There is a small set of allowable `x-` keys that indicate how parsing should be done at each node:
- `x-regex`: A regex string to apply to the input. If the regex has named groups, the output is a dict of group names to values. Named groups should only be used in `object` nodes.
  Otherwise, the regex must have exactly one unnamed capturing group, and the output is the value of that group as a string.
- `x-regex-iterator`: A regex string to apply to the input using `re.findall()`. The output is a list of all matches.
  This should only be used in `array` nodes, and the regex must have exactly one unnamed capturing group. The output is distributed to
  the node's `items` schema.
- `x-parser`: Calls a built-in parser to apply to the input. Currently, the only supported parser is `json`, which parses the input string as JSON.
  The output is passed to the child nodes for further parsing. Note that the `json` parser can return deeply nested output - in this case, the output
  will be progressively unwrapped as it is passed through child nodes. The child nodes do not need additional `x-parser` or `x-regex` fields in this case, 
  but their structure must match the structure of the parsed JSON.

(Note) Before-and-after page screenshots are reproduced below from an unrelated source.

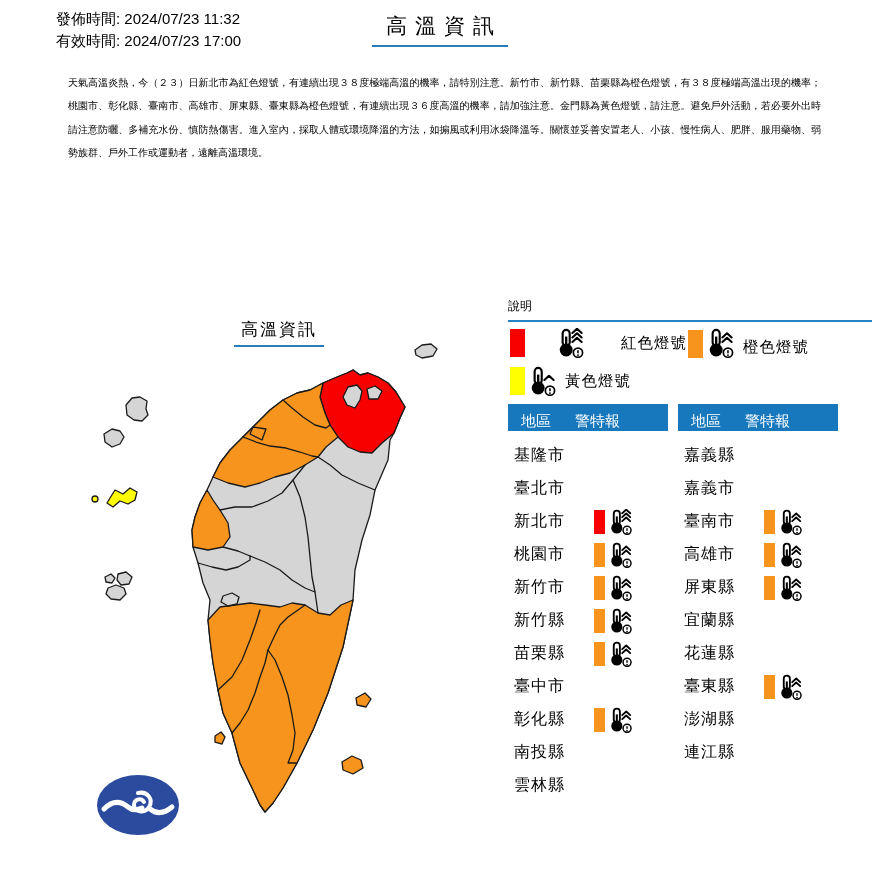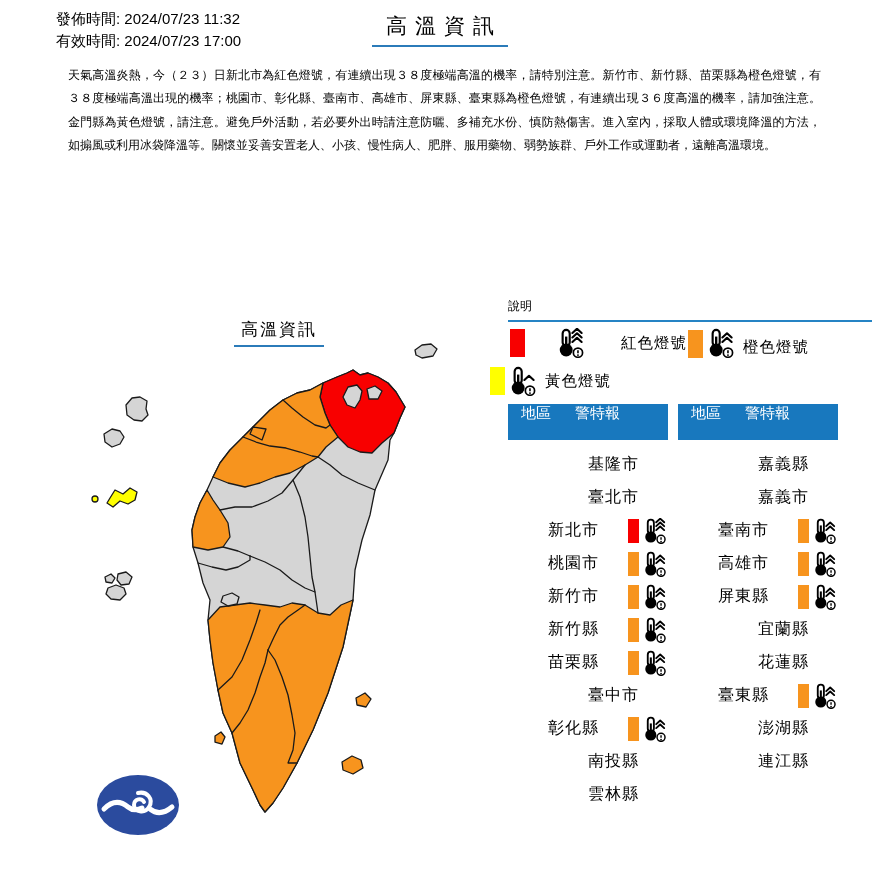"天氣高溫炎熱，今（２３）日新北市為紅色燈號，有連續出現３８度極端高溫的機率，請特" .bulletin { font-size: 12px -> 10px; top: 64px -> 71px }
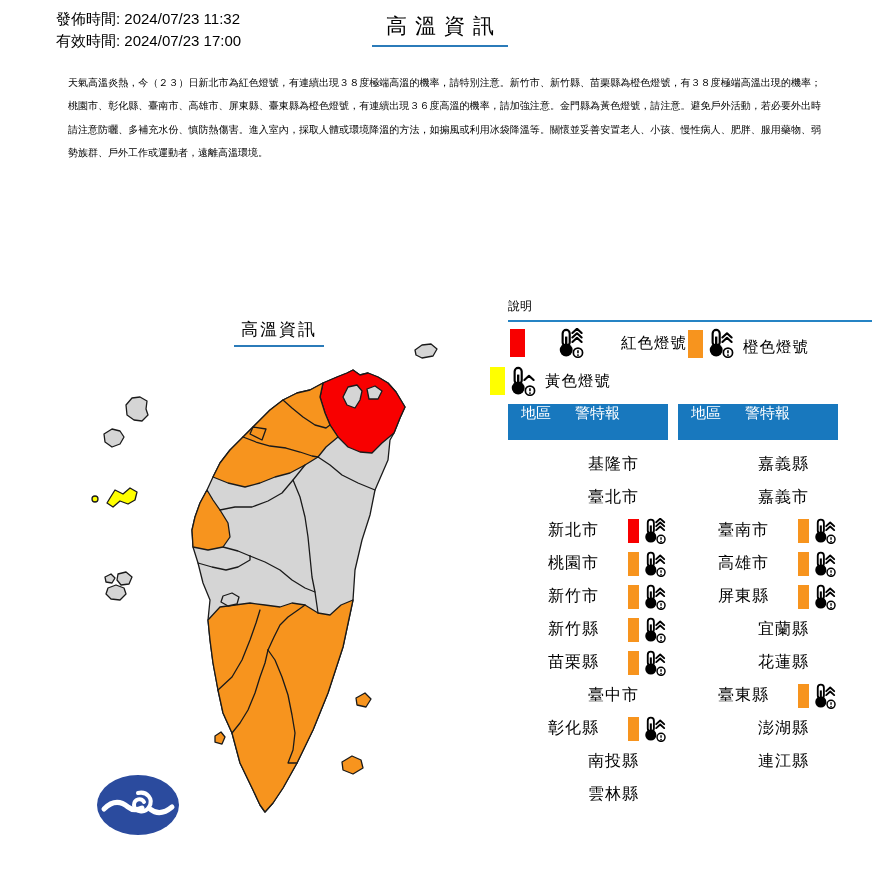"黃色燈號" .li-3 { left: 490px -> 510px }
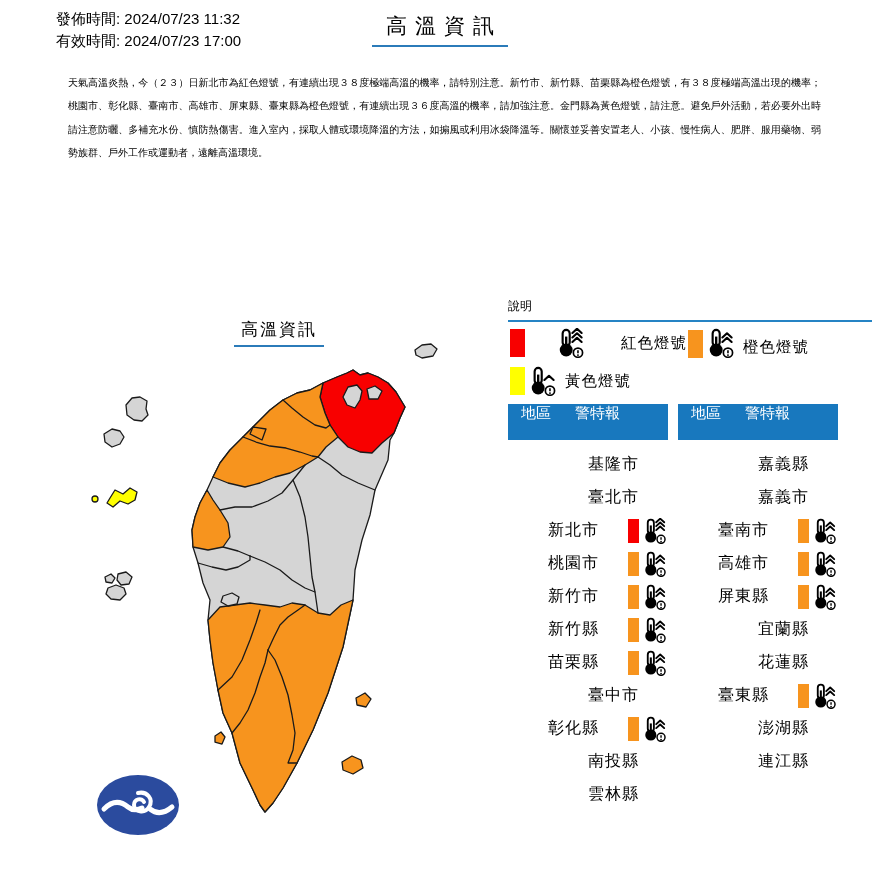"地區" .thead { align-items: flex-start -> flex-end; height: 36px -> 27px }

- `x-parser-args`: Only allowed in conjunction with `x-parser`. This is a dict of additional arguments that control parsing. Right now, the only supported
  argument is `transform`, which specifies a `jmespath` transformation to apply to the output. This is useful when the JSON parser returns a structure
  that needs to be modified to match the schema.
- `x-regex-key-value`: This is rarely necessary, but it can be useful when parsing key-value pairs in non-JSON format where the names of the keys are not known
  in advance, such as when a model emits XML tool calls with arbitrary argument names. The regex must have exactly two named capturing groups, 
  `key` and `value`, and the output is a dict mapping keys to values. This should only be used in `object` nodes.

In general, multiple regexes/parsers cannot be combined at the same level. The exception is that `x-regex`, returning a single string, can be combined with the other parsers. In this case,
`x-regex` is applied first, and then the output is passed to the other parser, either `x-regex-iterator`, `x-parser`, or `x-regex-key-value`.

Putting these ideas together, you can see that the input flows through the schema, being parsed at each level and then distributed to child nodes. Each level
only needs to extract the input content that is relevant for that part of the schema, and can then let its child nodes handle the rest. Internally, this is handled
with a parser function that receives input, applies any regexes/parsers at the current level, then maps the result to its child nodes before recursively calling itself on each of them.
Recursion terminates when it reaches leaf nodes, usually primitive types like `string` or `number`, which simply return the input they receive.